The order is the most direct action yet by President Bush or his
appointees in the scientific and ethical controversy over human
embryonic stem-cell research.

The cells have the potential to grow into all kinds of human tissues
and may someday prove invaluable in the treatment of many disorders,
including diabetes, Parkinson's disease and spinal-cord injuries.

But they are controversial because they are retrieved from "spare"
human embryos slated for destruction at fertility clinics.

The top HHS lawyer under the Clinton administration had deemed
such funding legal. However, new HHS Secretary Tommy Thompson
has ordered a review of that decision.

"The bottom line is the department felt that it makes the most sense
to hold off until the guideline review that the department is doing is
complete," said HHS spokesman Bill Hall.

Hall said there's no timetable for the review, but he expected it to be
finished this summer.

He said he didn't know whether Thompson or Bush decided to halt
the NIH meeting. Scientists and patient advocates who had hoped
the field was finally poised to get federal support expressed anger
and frustration as word of the cancellation spread.

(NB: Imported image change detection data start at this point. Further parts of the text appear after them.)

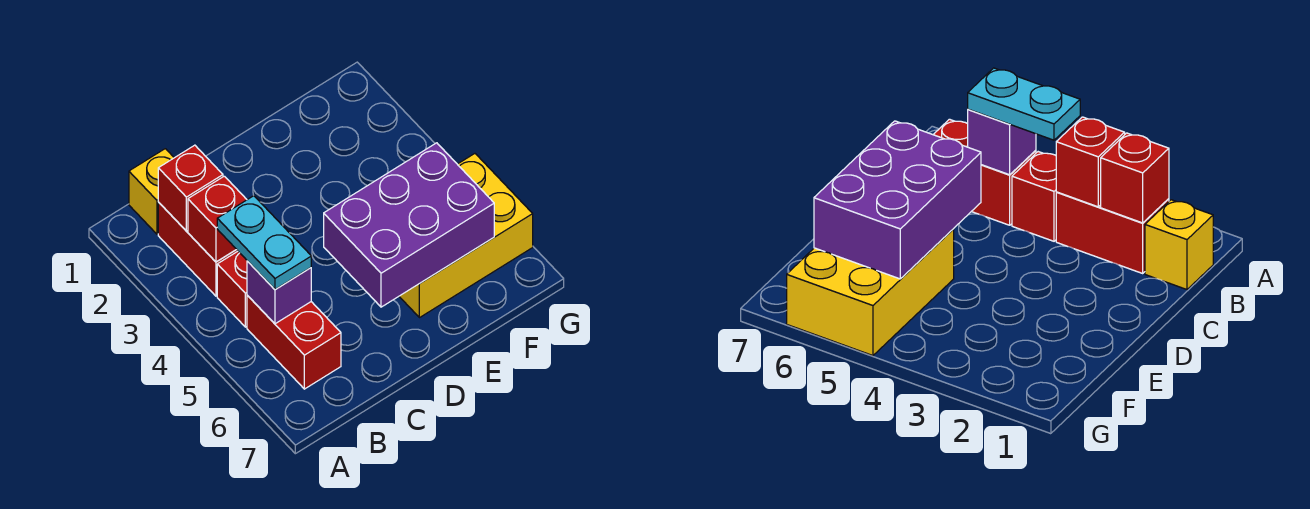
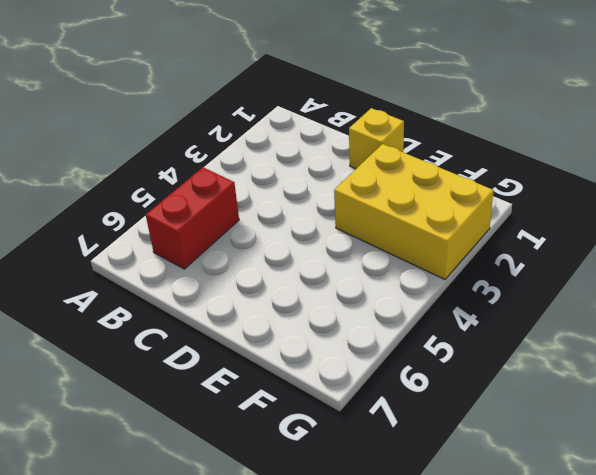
yellow 1x1 brick [349,108,404,169] -> yellow 1x1 brick moved to [129,149,174,234]
yellow 2x3 brick [334,144,494,279] -> yellow 2x3 brick moved to [399,154,533,318]
none -> red 1x2 brick [158,202,238,296]
none -> red 1x1 brick [217,251,247,327]

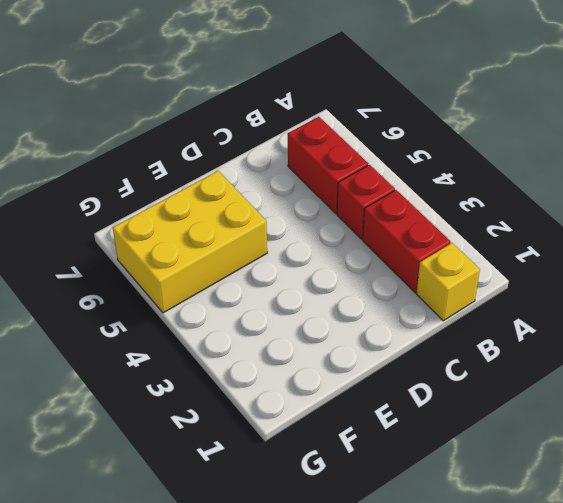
none -> red 1x1 brick [158,145,223,231]
none -> red 1x1 brick [188,176,247,262]

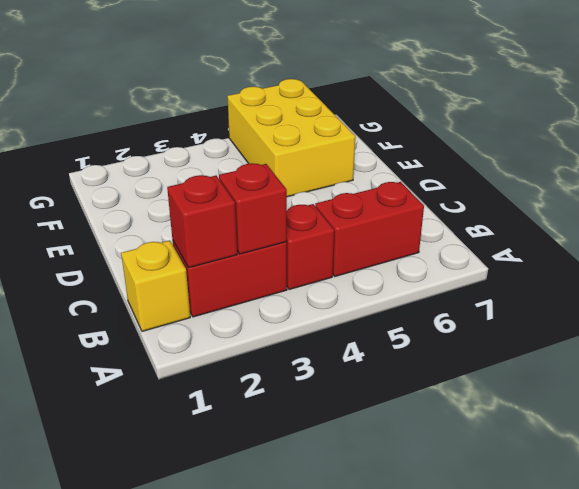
none -> purple 1x1 brick [247,261,311,324]
none -> purple 2x3 brick [324,143,494,307]

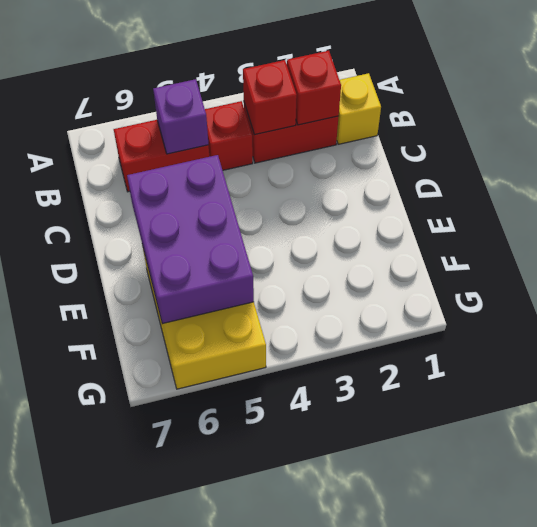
none -> cyan 1x2 plate [217,196,311,290]

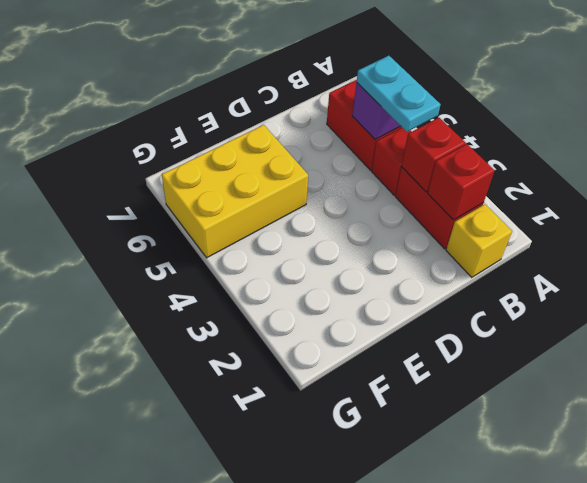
none -> purple 2x3 brick [324,143,494,307]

Wednesday's meeting was to be the culmination of many months
of legal research, policy planning and the promulgation of new
scientific and ethical guidelines. Under the new guidelines, made
final last August, NIH-funded researchers aren't allowed
to destroy human embryos.

But they are allowed to study cells that other, privately funded
scientists have retrieved from spare human embryos discarded
at fertility clinics, as long as proper permission has been granted
by the mother and other ethics restrictions are followed.

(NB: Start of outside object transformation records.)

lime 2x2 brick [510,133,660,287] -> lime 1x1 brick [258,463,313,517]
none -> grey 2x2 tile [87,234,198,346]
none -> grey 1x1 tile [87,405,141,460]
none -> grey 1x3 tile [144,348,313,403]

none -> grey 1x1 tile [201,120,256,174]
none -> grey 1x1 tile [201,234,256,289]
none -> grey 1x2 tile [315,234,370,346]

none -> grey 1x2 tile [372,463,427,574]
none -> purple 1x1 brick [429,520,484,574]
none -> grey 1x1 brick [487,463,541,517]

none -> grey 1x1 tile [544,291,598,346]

The first applications for such research - and the first documentation
from potential embryo-cell distributors assuring that their cells have
been retrieved in accordance with the guidelines - were to be reviewed
Wednesday by a newly formed committee, the human pluripotent
stem cell review group.

"It's unfortunate," said one committee member who spoke
on condition of anonymity. "It certainly is holding up research
that could potentially affect a lot of people with a number of different
diseases. Time is being lost."

The committee member said the group included a wide range
of scientific, ethical and theological expertise and opinion,
and included at least one "mainstream Catholic."

Stanford researcher and Nobel laureate Paul Berg said he feared
that U.S. researchers may lose their edge in the biomedical revolution
since Britain, France and Canada have been passing more liberal rules
for research on embryo cells.

"We have a major part of the world's science talent pool, but our hands
are tied behind our backs in this area," Berg said.

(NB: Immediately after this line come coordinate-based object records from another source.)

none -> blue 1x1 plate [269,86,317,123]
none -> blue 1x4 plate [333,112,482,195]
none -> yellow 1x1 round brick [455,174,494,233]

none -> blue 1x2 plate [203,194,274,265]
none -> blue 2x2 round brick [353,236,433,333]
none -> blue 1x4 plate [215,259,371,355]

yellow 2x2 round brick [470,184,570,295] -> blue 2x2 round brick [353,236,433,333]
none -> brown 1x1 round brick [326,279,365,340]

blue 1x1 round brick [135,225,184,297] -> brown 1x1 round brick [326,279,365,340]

"Why are we behind the eight ball on this?"

Some opponents have argued certain cells that can be obtained
from adults may have the same potential as embryonic stem cells.

Doug Johnson, legislative director of the National Right to Life
Committee, said he supported the review of the NIH guidelines.

The Clinton-administration opinion that it is legal to fund embryo
cell research is "not an opinion, it's an evasion of the law,"
Johnson said.

The law, in this case, is a rider to the appropriations bill for NIH
that precludes funding of research that causes the destruction
of embryos. The legal question is whether that language is violated
by funding research that does not itself destroy the embryos
but depends on their destruction by others as a source of cells.